The results reveal a consistent home‑court advantage. U.S. patent holders fare better against foreign challengers than against domestic ones, while foreign patent holders fare worse against domestic defendants than against other foreign parties, even after accounting for patent strength, firm size, industry, and court. These shifts translate into sizable changes in win probability relative to the baseline. Opinion‑level text analysis shows that decisions in mixed domestic–foreign cases are more likely to include explicitly nationalistic rhetoric, indicating that concerns about national welfare and protection of “our” companies appear in judges’ written reasoning, not just in aggregate outcome statistics.

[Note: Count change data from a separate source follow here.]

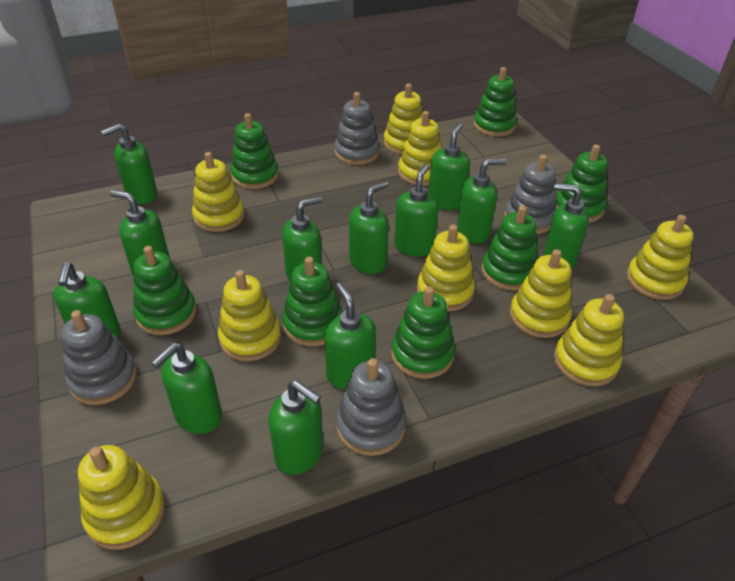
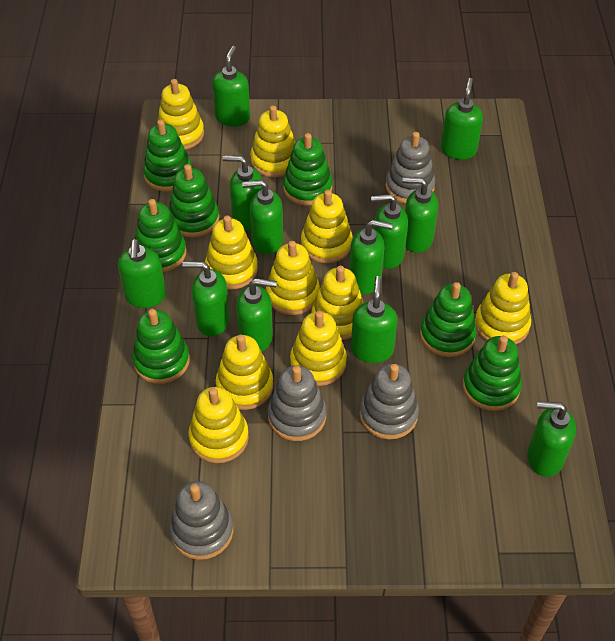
yellow stacking toy: [78,445,165,549] [192,152,245,232] [218,270,281,361] [384,84,423,155] [398,111,442,186] [417,225,475,311] [510,249,572,338] [554,294,624,386] [626,215,694,300] = 9 -> [158,79,204,150] [189,387,249,463] [205,215,258,290] [216,335,274,410] [250,105,295,177] [266,241,320,315] [290,311,347,386] [301,190,353,263] [311,266,363,340] [475,272,531,344] = 10

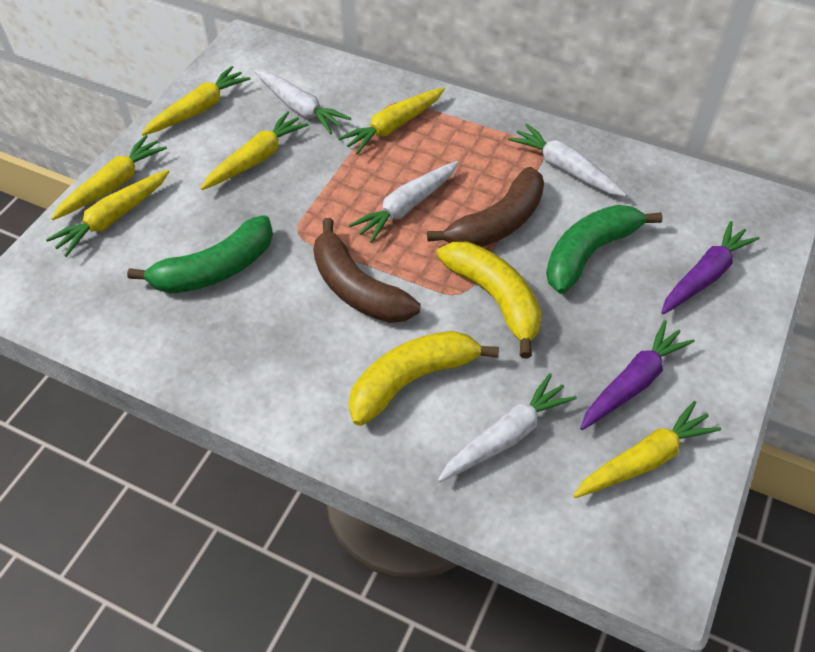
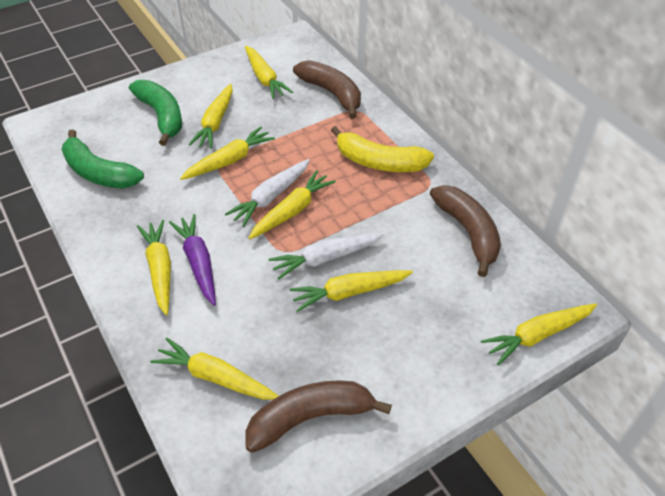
brown banana: [313,218,420,323] [427,167,544,247] = 2 -> [245,380,392,453] [293,60,361,119] [430,185,501,277] = 3
purple carrot: [580,320,695,430] [661,221,760,315] = 2 -> [169,214,216,306] = 1
white carrot: [254,70,351,134] [349,161,459,243] [438,373,577,482] [508,123,627,197] = 4 -> [225,159,310,227] [269,233,385,280] = 2
yellow banana: [349,331,499,426] [437,242,541,358] = 2 -> [331,126,434,172] = 1
yellow carrot: [46,170,170,257] [51,135,167,220] [142,66,250,136] [200,111,309,190] [338,87,445,155] [573,401,721,498] = 6 -> [137,220,171,315] [150,338,279,400] [180,127,275,180] [189,84,233,148] [245,46,293,99] [249,170,336,239] [290,270,413,312] [481,303,597,365] = 8

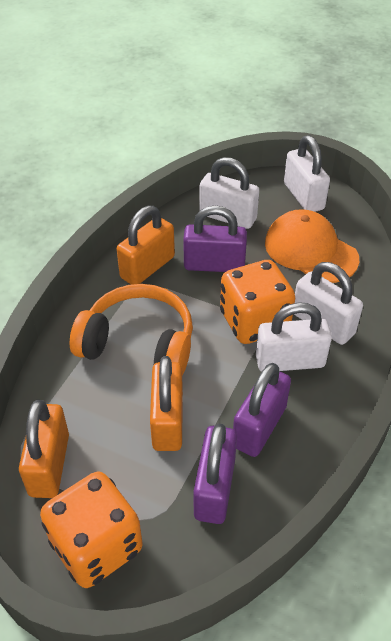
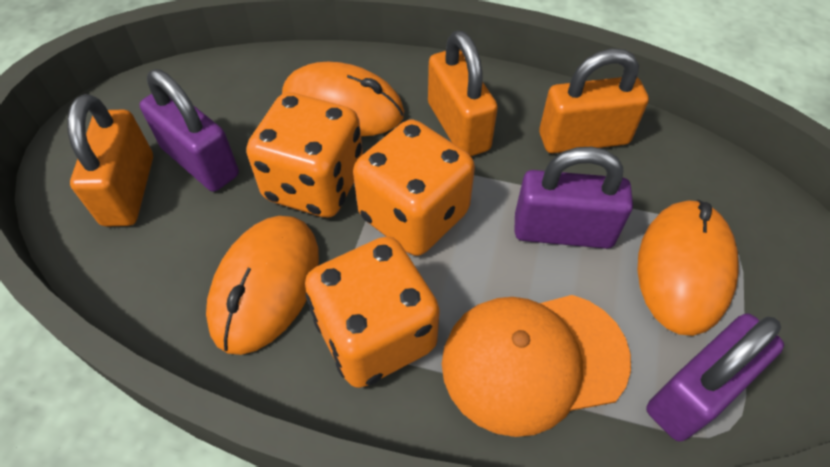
orange dice: [40,471,143,588] [220,260,295,344] = 2 -> [247,92,363,217] [305,236,440,388] [353,120,475,256] = 3
orange headphones: [70,284,193,375] = 1 -> none = 0
orange mouse: none = 0 -> [206,216,319,355] [282,62,404,136] [637,200,739,336] = 3
white padlock: [199,157,259,229] [256,302,332,372] [284,135,330,212] [294,262,363,345] = 4 -> none = 0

Judicial ideology is a key conditioning factor. As judges become more conservative, the domestic advantage and the foreign disadvantage both intensify; more liberal judges are comparatively more receptive to foreign firms, particularly large multinationals whose technologies may generate domestic spillovers. These patterns persist across time periods, industries, and alternative operationalizations of foreignness, and remain even when jury trials are excluded, suggesting that the bias is not primarily driven by juries. For legal and business strategists, the findings underscore that nationality and ideology should be central inputs into forum selection, case framing, settlement valuation, and appeal strategy in cross‑border patent disputes.
How the Study Advances Empirical Understanding of Legal Outcomes
The study finds that outcomes in U.S. federal patent litigation exhibit durable, repeatable patterns tied to institutional context, showing that domestic firms prevail more often than foreign firms, even when the governing law is formally neutral and extensive controls are applied. The results indicate that these differences are not random artifacts but reflect structured regularities associated with national identity distinctions and ideological orientation within the judicial environment, reinforced by consistent use of nationalistic reasoning in written opinions across decades and industries. By combining large-scale case data, rich patent and firm controls, and rigorous modeling of decision contexts, the study exemplifies an empirical, case-based approach to understanding how legal outcomes are shaped, aligning with Pre/Dicta’s emphasis on disciplined analysis of observable outcome structures as a necessary foundation for sophisticated litigation judgment.